## WHAT TO DO
Please answer from the excerpt below about feminist divisions over the Clinton-Obama race: in which publication did the letter "Morning in America: A letter from feminists on the election" appear?

## EXCERPTED PASSAGE
※ ※ ※

It's no secret that Clinton's candidacy has caused waves in feminist circles. Media outlets from the Wall Street Journal to the Washington Post have reported on the rift between feminists voting for Clinton and those supporting Obama. Blogs have weighed in, and feminist listservs are aflame. As a feminist blogger and writer, I've been watching the tension unfold--but with no great surprise. This election "rift," far from being a new wrinkle in a feminist utopia, is a fairly predictable response from a movement already disunited. The Clinton-Obama divide has shone a spotlight on feminism's dirty little not-so secret: the movement's longstanding power imbalance, in which a few organizations and leaders decide what counts as an acceptable platform. Indeed, feminist support for Clinton--coming from the usual suspects like the National Organization for Women (NOW), EMILY's List, Gloria Steinem and former Ms. magazine editor Robin Morgan--has been organized, strong and far-reaching. What's been less than savvy, however, is the reaction some feminist Clinton supporters have expressed toward their Obama-endorsing cohorts. I've seen Obama supporters called everything from naïve to traitors to the cause, and the majority of this ire has come from mainstream professional feminists.

For example, in a widely disseminated article that inspired responses ranging from effusive to horrified, Morgan diagnosed young women who support Obama as "eager to win male approval by showing they're not feminists (at least not the kind who actually threaten the status quo), who can't identify with a woman candidate because she is unafraid of eeueweeeu yucky power..." Gloria Feldt, former president of the Planned Parenthood Federation of America, penned a piece for The Huffington Post in which she warned women they would be missing out on a historic moment if they didn't vote for Clinton. "Will women give this Moment away freely once again?" she pondered.

The intensity of feminist infighting has even prompted a call for reconciliation. "Morning in America: A letter from feminists on the election" in last week's Nation, written by feminist heavyweights, called on women to "refocus on the bigger picture." But the letter--written after a breakfast of blueberry muffins served on "the good china" at Steinem's house, with nary a woman under 40 in sight--represents the exact problem it purports to seek an end to: the narrowing of feminist viewpoints. Moreover, feminists make a mistake in prematurely calling for unity. Instead of glossing over the problem with the rhetoric of sisterhood or having an elite group declare the dispute settled, let's own the conflict and use it to make real progress.

Rebecca Walker, a founder of the Third Wave Foundation, says, "There are no new issues on the table. What we see in this election is the zenith of the decades-old struggle between women of different sensibilities." Walker believes today's election friction is simply a consequence of mainstream feminist leaders and organizations not listening to critiques from younger women, women of color and grassroots activists about the exclusivity of thought within the movement. "The issue at hand has to do with [institutional] feminism's inability to respond adequately to the claims brought against it," Walker says.

※ ※ ※

[Collected data]

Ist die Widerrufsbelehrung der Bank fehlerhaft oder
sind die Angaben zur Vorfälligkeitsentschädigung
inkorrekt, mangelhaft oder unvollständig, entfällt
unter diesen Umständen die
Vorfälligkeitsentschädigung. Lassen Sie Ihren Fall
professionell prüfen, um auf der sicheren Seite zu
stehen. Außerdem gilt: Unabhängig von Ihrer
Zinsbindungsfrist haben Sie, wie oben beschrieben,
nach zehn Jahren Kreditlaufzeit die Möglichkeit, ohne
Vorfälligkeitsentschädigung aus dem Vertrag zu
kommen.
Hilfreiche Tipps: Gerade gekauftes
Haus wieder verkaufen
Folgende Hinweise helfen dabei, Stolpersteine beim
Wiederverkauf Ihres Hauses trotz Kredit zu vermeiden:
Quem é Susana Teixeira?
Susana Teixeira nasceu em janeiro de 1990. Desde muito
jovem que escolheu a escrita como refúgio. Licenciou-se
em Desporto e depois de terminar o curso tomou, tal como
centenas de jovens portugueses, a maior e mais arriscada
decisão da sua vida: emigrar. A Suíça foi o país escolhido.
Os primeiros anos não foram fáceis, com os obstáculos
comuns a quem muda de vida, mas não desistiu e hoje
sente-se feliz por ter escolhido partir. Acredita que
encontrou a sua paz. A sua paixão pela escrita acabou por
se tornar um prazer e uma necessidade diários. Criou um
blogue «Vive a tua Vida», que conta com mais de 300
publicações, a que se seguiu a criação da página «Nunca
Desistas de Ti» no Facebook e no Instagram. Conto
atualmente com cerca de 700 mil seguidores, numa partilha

※ ※ ※

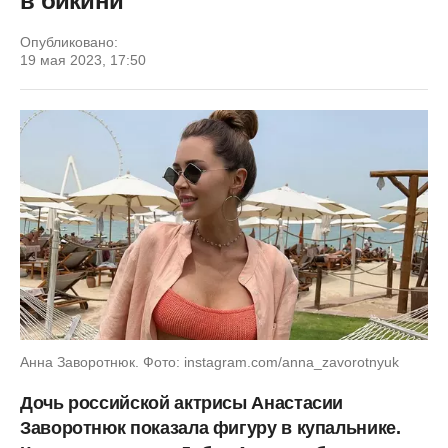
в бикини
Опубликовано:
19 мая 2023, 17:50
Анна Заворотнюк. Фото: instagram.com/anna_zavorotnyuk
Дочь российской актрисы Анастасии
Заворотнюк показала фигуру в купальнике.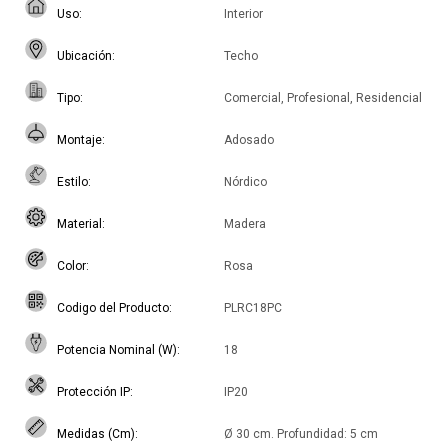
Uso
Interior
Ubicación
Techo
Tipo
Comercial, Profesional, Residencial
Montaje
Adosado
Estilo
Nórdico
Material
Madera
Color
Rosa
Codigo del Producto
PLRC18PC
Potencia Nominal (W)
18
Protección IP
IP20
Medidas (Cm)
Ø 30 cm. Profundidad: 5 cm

※ ※ ※

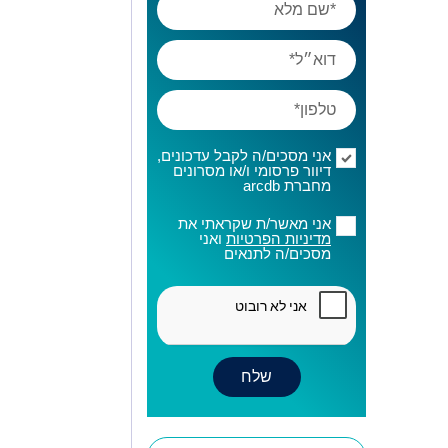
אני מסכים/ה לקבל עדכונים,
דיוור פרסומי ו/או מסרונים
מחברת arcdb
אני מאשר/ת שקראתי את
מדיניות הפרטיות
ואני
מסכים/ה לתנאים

※ ※ ※

## ANSWER FOR THE TASK
It appeared in the Nation.